> Stated problem A
Answer these questions about the Front Page Faux Pas post:
(i) To which date does the post rewind?
(ii) What subtitle ran with the Herald Sun story?
(iii) On which page of The Australian did Maurice Newman's piece appear?
> Stated problem B
For each statement, say whether it agrees with the Front Page Faux Pas post, and quote the words that decide it:
(i) This is the fifth Front Page Faux Pas.
(ii) Maurice Newman's piece in The Australian was a front page story.
(iii) Maurice Newman is a former ABC chairman.
> Stated problem C
Set down exactly the part of the Front Page Faux Pas post that opens with the words containing "I bet that caught" and closes with "for News Corp.".

— Start of Selection —

Sunday, 14 September, 2014

I bet that caught your attention. If one of those classic read-all-about-it news guys were to yell these things out on a street corner somewhere, you would probably assume he’s straight up imagining shit and rightly keep your distance. However, this little anecdote is not so far from reality.

For the fifth Front Page Faux Pas—a belated welcome back to all of you, by the way—we’re going to rewind to August 14. The day wasn’t a great one for News Corp.

We’ll start with the Herald Sun front page. ‘JIHAD BLUDGERS’ dominated the August 14 edition of the tabloid newspaper, below a tiny section (an attempt to counterbalance?) related to the Australian humanitarian effort in Iraq. The subtitle for the story, ‘Suspected Aussie terrorists have welfare cut off’, was only slightly better. The problem here is that “jihad bludgers” is sensationalist drivel. The story labelled more than a dozen Australian people jihadists, and thus directly associated them with Islamic extremists, because, as the story revealed, they travelled to Iraqi and Syrian war zones and are now ‘suspects’. Nice going.

On the same day The Australian allowed Maurice Newman, chief business adviser for the Abbott Government and former ABC chairman, to discuss the threat of global cooling. ‘We’re ill-prepared if the iceman cometh’ appeared on page ten, and although this is not a front page story, it is still beyond worthy of a mention.

— End of Selection —
— Start of Information shown —

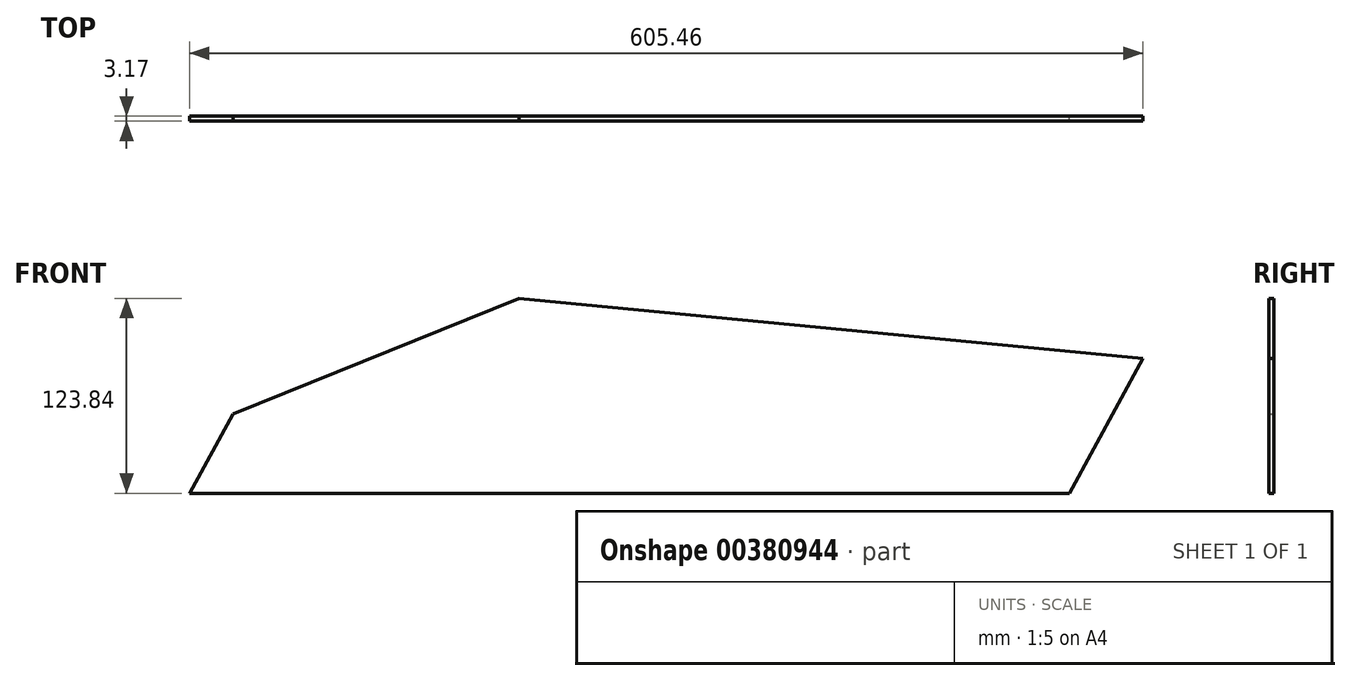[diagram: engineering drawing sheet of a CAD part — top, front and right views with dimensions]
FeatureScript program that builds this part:
annotation { "Feature Type Name" : "Feature", "Feature Type Description" : "" }
export const myFeature = defineFeature(function(context is Context, id is Id, definition is map)
    precondition{}
    {
        {
            var Q0;
            Q0=qCreatedBy(makeId("Front.planeOp"),FACE);
            var sketch = newSketch(context, id + "F0", { "sketchPlane" : qUnion([Q0])});
            skLineSegment(sketch, "E0", {"start": v(0, 0) * mm, "end": v(-558.8, 0) * mm});
            skLineSegment(sketch, "E1", {"start": v(-558.8, 0) * mm, "end": v(-531.34, 50.4) * mm});
            skLineSegment(sketch, "E2", {"start": v(-531.34, 50.4) * mm, "end": v(-349.52, 123.84) * mm});
            skLineSegment(sketch, "E3", {"start": v(-349.52, 123.84) * mm, "end": v(46.66, 85.65) * mm});
            skLineSegment(sketch, "E4", {"start": v(46.66, 85.65) * mm, "end": v(0, 0) * mm});
            skSolve(sketch);
        }
        {
            var Q0;
            Q0 = qSketchRegion(id + "F0", true);
            extrude(context, id + "F1", {"entities" : qUnion([Q0]), "depth" : 3.17 * mm});
        }
    });
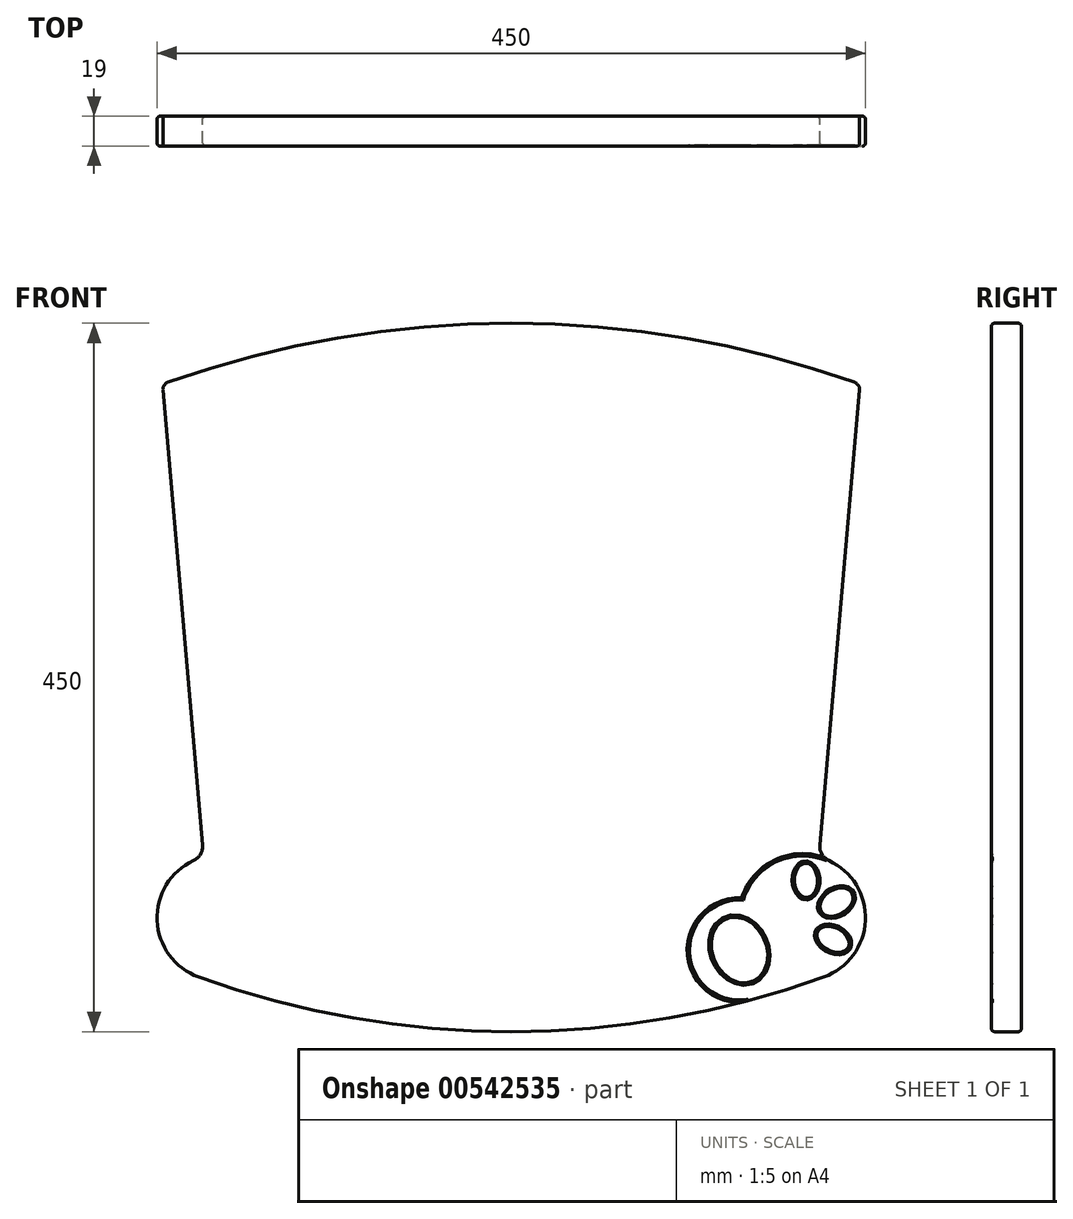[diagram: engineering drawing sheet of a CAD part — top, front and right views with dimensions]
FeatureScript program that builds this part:
annotation { "Feature Type Name" : "Feature", "Feature Type Description" : "" }
export const myFeature = defineFeature(function(context is Context, id is Id, definition is map)
    precondition{}
    {
        {
            var Q0;
            Q0=qCreatedBy(makeId("Front.planeOp"),FACE);
            var sketch = newSketch(context, id + "F0", { "sketchPlane" : qUnion([Q0])});
            skLineSegment(sketch, "E0.bottom", {"start": v(225, 450) * mm, "end": v(-225, 450) * mm, "construction": true});
            skLineSegment(sketch, "E0.top", {"start": v(225, 0) * mm, "end": v(-225, 0) * mm, "construction": true});
            skLineSegment(sketch, "E0.left", {"start": v(225, 450) * mm, "end": v(225, 0) * mm, "construction": true});
            skLineSegment(sketch, "E0.right", {"start": v(-225, 450) * mm, "end": v(-225, 0) * mm, "construction": true});
            skArc(sketch, "E1", {"start": v(-198.58, 34.73) * mm, "mid": v(-100.8, 8.75) * mm, "end": v(0, 0) * mm});
            skLineSegment(sketch, "E2", {"start": v(0, 449.93) * mm, "end": v(0, 0) * mm, "construction": true});
            skArc(sketch, "E3", {"start": v(-201.78, 108.67) * mm, "mid": v(-224.96, 70.63) * mm, "end": v(-198.58, 34.73) * mm});
            skPoint(sketch, "E4.orphan", {"position": v(-225, 45) * mm});
            skLineSegment(sketch, "E5", {"start": v(-221.27, 407.4) * mm, "end": v(-196, 118.62) * mm});
            skPoint(sketch, "E6.visualSharp", {"position": v(-195.34, 111) * mm});
            skArc(sketch, "E6.filletArc", {"start": v(-201.78, 108.67) * mm, "mid": v(-197.32, 112.73) * mm, "end": v(-196, 118.62) * mm});
            skArc(sketch, "E7", {"start": v(217.96, 412.54) * mm, "mid": v(0, 450) * mm, "end": v(-217.96, 412.54) * mm});
            skPoint(sketch, "E8.orphan", {"position": v(225, 45) * mm});
            skLineSegment(sketch, "E9.MirrorCS", {"start": v(221.27, 407.4) * mm, "end": v(196, 118.62) * mm});
            skArc(sketch, "E10.MirrorCS", {"start": v(198.58, 34.73) * mm, "mid": v(100.8, 8.75) * mm, "end": v(0, 0) * mm});
            skArc(sketch, "E11.MirrorCS", {"start": v(201.78, 108.67) * mm, "mid": v(224.96, 70.63) * mm, "end": v(198.58, 34.73) * mm});
            skArc(sketch, "E12.MirrorCS", {"start": v(201.78, 108.67) * mm, "mid": v(197.32, 112.73) * mm, "end": v(196, 118.62) * mm});
            skPoint(sketch, "E13.newPointA", {"position": v(-225, 450) * mm});
            skPoint(sketch, "E13.newPointB", {"position": v(-225, 410) * mm});
            skArc(sketch, "E13.filletArc", {"start": v(-217.96, 412.54) * mm, "mid": v(-220.5, 410.53) * mm, "end": v(-221.27, 407.4) * mm});
            skPoint(sketch, "E14.newPointA", {"position": v(225, 410) * mm});
            skPoint(sketch, "E14.newPointB", {"position": v(225, 450) * mm});
            skArc(sketch, "E14.filletArc", {"start": v(221.27, 407.4) * mm, "mid": v(220.5, 410.53) * mm, "end": v(217.96, 412.54) * mm});
            skSolve(sketch);
        }
        {
            var Q0;
            Q0=makeQuery(id+"F0.imprint","IMPRINT",FACE,{"disambiguationData":[TD([[makeQuery(id+"F0.imprint","IMPRINT",EDGE,{"derivedFrom":sQuery(id+"F0.wireOp",EDGE,"E1")}),1.0]])]});
            extrude(context, id + "F1", {"entities" : qUnion([Q0]), "depth" : 19 * mm, "offsetDistance" : 25 * mm});
        }
        {
            var Q0;
            Q0=makeQuery(id+"F1.opExtrude","CAP_FACE",FACE,{"disambiguationData":[OSD([sQuery(id+"F0.wireOp",EDGE,"E1"),sQuery(id+"F0.wireOp",EDGE,"E3"),sQuery(id+"F0.wireOp",EDGE,"E5"),sQuery(id+"F0.wireOp",EDGE,"E6.filletArc"),sQuery(id+"F0.wireOp",EDGE,"E7"),sQuery(id+"F0.wireOp",EDGE,"E9.MirrorCS"),sQuery(id+"F0.wireOp",EDGE,"E10.MirrorCS"),sQuery(id+"F0.wireOp",EDGE,"E11.MirrorCS"),sQuery(id+"F0.wireOp",EDGE,"E12.MirrorCS"),sQuery(id+"F0.wireOp",EDGE,"E13.filletArc"),sQuery(id+"F0.wireOp",EDGE,"E14.filletArc")])],"isStart":false});
            var sketch = newSketch(context, id + "F2", { "sketchPlane" : qUnion([Q0])});
            skArc(sketch, "E15", {"start": v(-153.47, 20.49) * mm, "mid": v(-112.62, 48.48) * mm, "end": v(-146.82, 84.3) * mm});
            skArc(sketch, "E16", {"start": v(146.82, 84.3) * mm, "mid": v(112.62, 48.48) * mm, "end": v(153.47, 20.49) * mm});
            skArc(sketch, "E17", {"start": v(201.78, 108.67) * mm, "mid": v(168.78, 108.92) * mm, "end": v(146.82, 84.3) * mm});
            skArc(sketch, "E18", {"start": v(-146.82, 84.3) * mm, "mid": v(-168.78, 108.92) * mm, "end": v(-201.78, 108.67) * mm});
            skEllipse(sketch, "E19", {"center": v(-187.19, 96) * mm, "majorRadius": 11.57 * mm, "minorRadius": 8.01 * mm, "majorAxis": v(-0.04, -1)});
            skEllipse(sketch, "E20.1.0", {"center": v(-206.57, 82.29) * mm, "majorRadius": 11.57 * mm, "minorRadius": 8.01 * mm, "majorAxis": v(0.84, -0.53)});
            skEllipse(sketch, "E20.2.0", {"center": v(-204.38, 58.65) * mm, "majorRadius": 11.57 * mm, "minorRadius": 8.01 * mm, "majorAxis": v(0.89, 0.46)});
            skLineSegment(sketch, "E20.anchor1", {"start": v(-185, 72.36) * mm, "end": v(-187.19, 96) * mm, "construction": true});
            skLineSegment(sketch, "E20.anchor2", {"start": v(-185, 72.36) * mm, "end": v(-204.38, 58.65) * mm, "construction": true});
            skLineSegment(sketch, "E21", {"start": v(0, 0) * mm, "end": v(0, 96.92) * mm, "construction": true});
            skLineSegment(sketch, "E22", {"start": v(0, 96.92) * mm, "end": v(0, 74.03) * mm});
            skEllipse(sketch, "E23", {"center": v(-144.94, 51.85) * mm, "majorRadius": 17.47 * mm, "minorRadius": 21.85 * mm, "majorAxis": v(-0.92, 0.4)});
            skEllipse(sketch, "E24.MirrorC", {"center": v(144.94, 51.85) * mm, "majorRadius": 17.47 * mm, "minorRadius": 21.85 * mm, "majorAxis": v(0.92, 0.4)});
            skEllipse(sketch, "E25.MirrorC", {"center": v(204.38, 58.65) * mm, "majorRadius": 11.57 * mm, "minorRadius": 8.01 * mm, "majorAxis": v(-0.89, 0.46)});
            skEllipse(sketch, "E26.MirrorC", {"center": v(206.57, 82.29) * mm, "majorRadius": 11.57 * mm, "minorRadius": 8.01 * mm, "majorAxis": v(-0.84, -0.53)});
            skEllipse(sketch, "E27.MirrorC", {"center": v(187.19, 96) * mm, "majorRadius": 11.57 * mm, "minorRadius": 8.01 * mm, "majorAxis": v(0.04, -1)});
            skSolve(sketch);
        }
        {
            var Q0;
            Q0=makeQuery(id+"F1.opExtrude","CAP_VERTEX",VERTEX,{"disambiguationData":[OSD([sQuery(id+"F0.wireOp",EDGE,"E11.MirrorCS"),sQuery(id+"F0.wireOp",EDGE,"E12.MirrorCS")])],"isStart":true});
            var Q1;
            Q1=sQuery(id+"F2.wireOp",VERTEX,"E17.start");
            var Q2;
            Q2=sQuery(id+"F2.wireOp",VERTEX,"E17.center");
            cPlane(context, id + "F3", {"entities" : qUnion([Q0, Q1, Q2]), "cplaneType" : CPlaneType.THREE_POINT, "offset" : 25 * mm, "width" : 150 * mm, "height" : 150 * mm});
        }
        {
            var Q0;
            Q0=qCreatedBy(id+"F3.planeOp",FACE);
            var sketch = newSketch(context, id + "F4", { "sketchPlane" : qUnion([Q0])});
            skPoint(sketch, "E28.0", {"position": v(19, 183.28) * mm});
            skCircle(sketch, "E29", {"center": v(19, 183.28) * mm, "radius": 0.75 * mm});
            skSolve(sketch);
        }
        {
            var Q0;
            Q0=makeQuery(id+"F4.imprint","IMPRINT",FACE,{"disambiguationData":[TD([[makeQuery(id+"F4.imprint","IMPRINT",EDGE,{"derivedFrom":sQuery(id+"F4.wireOp",EDGE,"E29")}),1.0]])]});
            var Q1;
            Q1=sQuery(id+"F2.wireOp",EDGE,"E17");
            var Q2;
            Q2=sQuery(id+"F2.wireOp",EDGE,"E16");
            sweep(context, id + "F5", {"operationType" : NewBodyOperationType.REMOVE, "profiles" : qUnion([Q0]), "path" : qUnion([Q1, Q2])});
        }
        {
            var Q0;
            Q0=makeQuery(id+"F1.opExtrude","CAP_VERTEX",VERTEX,{"disambiguationData":[OSD([sQuery(id+"F0.wireOp",EDGE,"E10.MirrorCS"),sQuery(id+"F0.wireOp",EDGE,"E11.MirrorCS")])],"isStart":true});
            var Q1;
            Q1=makeQuery(id+"F1.opExtrude","CAP_VERTEX",VERTEX,{"disambiguationData":[OSD([sQuery(id+"F0.wireOp",EDGE,"E10.MirrorCS"),sQuery(id+"F0.wireOp",EDGE,"E11.MirrorCS")])],"isStart":false});
            var Q2;
            Q2=sQuery(id+"F2.wireOp",VERTEX,"E16.center");
            cPlane(context, id + "F6", {"entities" : qUnion([Q0, Q1, Q2]), "cplaneType" : CPlaneType.THREE_POINT, "offset" : 25 * mm, "width" : 150 * mm, "height" : 150 * mm});
        }
        {
            var Q0;
            Q0=qCreatedBy(id+"F6.planeOp",FACE);
            var sketch = newSketch(context, id + "F7", { "sketchPlane" : qUnion([Q0])});
            skLineSegment(sketch, "E30.0", {"start": v(141.83, -19) * mm, "end": v(102.8, -19) * mm});
            skCircle(sketch, "E31", {"center": v(102.8, -19) * mm, "radius": 0.75 * mm});
            skSolve(sketch);
        }
        {
            var Q0;
            Q0=makeQuery(id+"F7.imprint","IMPRINT",FACE,{"disambiguationData":[TD([[makeQuery(id+"F7.imprint","IMPRINT",EDGE,{"derivedFrom":sQuery(id+"F7.wireOp",EDGE,"E31")}),1.0]])]});
            var Q1;
            Q1=sQuery(id+"F2.wireOp",EDGE,"E24.MirrorC");
            sweep(context, id + "F8", {"operationType" : NewBodyOperationType.REMOVE, "profiles" : qUnion([Q0]), "path" : qUnion([Q1])});
        }
        {
            var Q0;
            Q0=makeQuery(id+"F1.opExtrude","CAP_VERTEX",VERTEX,{"disambiguationData":[OSD([sQuery(id+"F0.wireOp",EDGE,"E10.MirrorCS"),sQuery(id+"F0.wireOp",EDGE,"E11.MirrorCS")])],"isStart":true});
            var Q1;
            Q1=makeQuery(id+"F1.opExtrude","CAP_VERTEX",VERTEX,{"disambiguationData":[OSD([sQuery(id+"F0.wireOp",EDGE,"E10.MirrorCS"),sQuery(id+"F0.wireOp",EDGE,"E11.MirrorCS")])],"isStart":false});
            var Q2;
            Q2=sQuery(id+"F2.wireOp",VERTEX,"E25.MirrorC.center");
            cPlane(context, id + "F9", {"entities" : qUnion([Q0, Q1, Q2]), "cplaneType" : CPlaneType.THREE_POINT, "offset" : 25 * mm, "width" : 150 * mm, "height" : 150 * mm});
        }
        {
            var Q0;
            Q0=qCreatedBy(id+"F9.planeOp",FACE);
            var sketch = newSketch(context, id + "F10", { "sketchPlane" : qUnion([Q0])});
            skLineSegment(sketch, "E32.0", {"start": v(-19, 96.93) * mm, "end": v(-19, 113.46) * mm});
            skCircle(sketch, "E33", {"center": v(-19, 96.93) * mm, "radius": 0.75 * mm});
            skSolve(sketch);
        }
        {
            var Q0;
            Q0=makeQuery(id+"F10.imprint","IMPRINT",FACE,{"disambiguationData":[TD([[makeQuery(id+"F10.imprint","IMPRINT",EDGE,{"derivedFrom":sQuery(id+"F10.wireOp",EDGE,"E33")}),1.0]])]});
            var Q1;
            Q1=sQuery(id+"F2.wireOp",EDGE,"E25.MirrorC");
            sweep(context, id + "F11", {"operationType" : NewBodyOperationType.REMOVE, "profiles" : qUnion([Q0]), "path" : qUnion([Q1])});
        }
        {
            var Q0;
            Q0=makeQuery(id+"F1.opExtrude","CAP_VERTEX",VERTEX,{"disambiguationData":[OSD([sQuery(id+"F0.wireOp",EDGE,"E10.MirrorCS"),sQuery(id+"F0.wireOp",EDGE,"E11.MirrorCS")])],"isStart":true});
            var Q1;
            Q1=makeQuery(id+"F1.opExtrude","CAP_VERTEX",VERTEX,{"disambiguationData":[OSD([sQuery(id+"F0.wireOp",EDGE,"E10.MirrorCS"),sQuery(id+"F0.wireOp",EDGE,"E11.MirrorCS")])],"isStart":false});
            var Q2;
            Q2=sQuery(id+"F2.wireOp",VERTEX,"E26.MirrorC.center");
            cPlane(context, id + "F12", {"entities" : qUnion([Q0, Q1, Q2]), "cplaneType" : CPlaneType.THREE_POINT, "offset" : 25 * mm, "width" : 150 * mm, "height" : 150 * mm});
        }
        {
            var Q0;
            Q0=qCreatedBy(id+"F12.planeOp",FACE);
            var sketch = newSketch(context, id + "F13", { "sketchPlane" : qUnion([Q0])});
            skLineSegment(sketch, "E34.0", {"start": v(-19, 125.14) * mm, "end": v(-19, 105.62) * mm});
            skCircle(sketch, "E35", {"center": v(-19, 125.14) * mm, "radius": 0.75 * mm});
            skSolve(sketch);
        }
        {
            var Q0;
            Q0=makeQuery(id+"F13.imprint","IMPRINT",FACE,{"disambiguationData":[TD([[makeQuery(id+"F13.imprint","IMPRINT",EDGE,{"derivedFrom":sQuery(id+"F13.wireOp",EDGE,"E35")}),1.0]])]});
            var Q1;
            Q1=sQuery(id+"F2.wireOp",EDGE,"E26.MirrorC");
            sweep(context, id + "F14", {"operationType" : NewBodyOperationType.REMOVE, "profiles" : qUnion([Q0]), "path" : qUnion([Q1])});
        }
        {
            var Q0;
            Q0=makeQuery(id+"F1.opExtrude","CAP_VERTEX",VERTEX,{"disambiguationData":[OSD([sQuery(id+"F0.wireOp",EDGE,"E10.MirrorCS"),sQuery(id+"F0.wireOp",EDGE,"E11.MirrorCS")])],"isStart":true});
            var Q1;
            Q1=makeQuery(id+"F1.opExtrude","CAP_VERTEX",VERTEX,{"disambiguationData":[OSD([sQuery(id+"F0.wireOp",EDGE,"E10.MirrorCS"),sQuery(id+"F0.wireOp",EDGE,"E11.MirrorCS")])],"isStart":false});
            var Q2;
            Q2=sQuery(id+"F2.wireOp",VERTEX,"E27.MirrorC.center");
            cPlane(context, id + "F15", {"entities" : qUnion([Q0, Q1, Q2]), "cplaneType" : CPlaneType.THREE_POINT, "offset" : 25 * mm, "width" : 150 * mm, "height" : 150 * mm});
        }
        {
            var Q0;
            Q0=qCreatedBy(id+"F15.planeOp",FACE);
            var sketch = newSketch(context, id + "F16", { "sketchPlane" : qUnion([Q0])});
            skLineSegment(sketch, "E36.0.0", {"start": v(-19, 71.67) * mm, "end": v(-19, 48.66) * mm});
            skCircle(sketch, "E37", {"center": v(-19, 71.67) * mm, "radius": 0.75 * mm});
            skSolve(sketch);
        }
        {
            var Q0;
            Q0=makeQuery(id+"F16.imprint","IMPRINT",FACE,{"disambiguationData":[TD([[makeQuery(id+"F16.imprint","IMPRINT",EDGE,{"derivedFrom":sQuery(id+"F16.wireOp",EDGE,"E37")}),1.0]])]});
            var Q1;
            Q1=sQuery(id+"F2.wireOp",EDGE,"E27.MirrorC");
            sweep(context, id + "F17", {"operationType" : NewBodyOperationType.REMOVE, "profiles" : qUnion([Q0]), "path" : qUnion([Q1])});
        }
        {
            var Q0;
            Q0=makeQuery(id+"F1.opExtrude","CAP_EDGE",EDGE,{"disambiguationData":[OSD([sQuery(id+"F0.wireOp",EDGE,"E9.MirrorCS")])],"isStart":true});
            fillet(context, id + "F18", {"entities" : qUnion([Q0]), "radius" : 2 * mm, "tangentPropagation" : true, "allowEdgeOverflow" : false});
        }
        {
            var Q0;
            Q0=makeQuery(id+"F1.opExtrude","CAP_EDGE",EDGE,{"disambiguationData":[OSD([sQuery(id+"F0.wireOp",EDGE,"E5")])],"isStart":false});
            var Q1;
            {var subQ0=sQuery(id+"F0.wireOp",EDGE,"E10.MirrorCS");var subQ1=sQuery(id+"F0.wireOp",EDGE,"E3");var subQ2=sQuery(id+"F0.wireOp",EDGE,"E1");var subQ5=sQuery(id+"F4.wireOp",EDGE,"E29");var subQ6=sQuery(id+"F2.wireOp",EDGE,"E16");var subQ7=makeQuery(id+"F5.opSweep","SWEPT_FACE",FACE,{"disambiguationData":[OSD([subQ6,subQ5])]});Q1=makeQuery(id+"FvVFnBOKG56wCRS_1.1.F5.boolean.opBoolean","SPLIT",EDGE,{"disambiguationData":[TD([makeQuery(id+"F5.boolean.opBoolean","COPY",FACE,{"derivedFrom":subQ7})])],"derivedFrom":makeQuery(id+"F5.boolean.opBoolean","SPLIT",EDGE,{"disambiguationData":[TD([makeQuery(id+"F1.opExtrude","SWEPT_FACE",FACE,{"disambiguationData":[OSD([subQ1])]})])],"derivedFrom":makeQuery(id+"F1.opExtrude","CAP_EDGE",EDGE,{"disambiguationData":[OSD([subQ2,subQ0])],"isStart":false})})});}
            fillet(context, id + "F19", {"entities" : qUnion([Q0, Q1]), "radius" : 2 * mm, "tangentPropagation" : true, "allowEdgeOverflow" : false});
        }
        {
            var Q0;
            Q0=makeQuery(id+"F1.opExtrude","CAP_EDGE",EDGE,{"disambiguationData":[OSD([sQuery(id+"F0.wireOp",EDGE,"E11.MirrorCS")])],"isStart":false});
            var Q1;
            Q1=makeQuery(id+"F1.opExtrude","CAP_EDGE",EDGE,{"disambiguationData":[OSD([sQuery(id+"F0.wireOp",EDGE,"E3")])],"isStart":false});
            fillet(context, id + "F20", {"entities" : qUnion([Q0, Q1]), "radius" : 2 * mm, "tangentPropagation" : true, "allowEdgeOverflow" : false});
        }
    });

— End of Information shown —

> Exercise result A
(i) August 14
(ii) ‘Suspected Aussie terrorists have welfare cut off’
(iii) Page ten

> Exercise result B
(i) Yes: "For the fifth Front Page Faux Pas"
(ii) No: "although this is not a front page story"
(iii) Yes: "chief business adviser for the Abbott Government and former ABC chairman"

> Exercise result C
I bet that caught your attention. If one of those classic read-all-about-it news guys were to yell these things out on a street corner somewhere, you would probably assume he’s straight up imagining shit and rightly keep your distance. However, this little anecdote is not so far from reality.

For the fifth Front Page Faux Pas—a belated welcome back to all of you, by the way—we’re going to rewind to August 14. The day wasn’t a great one for News Corp.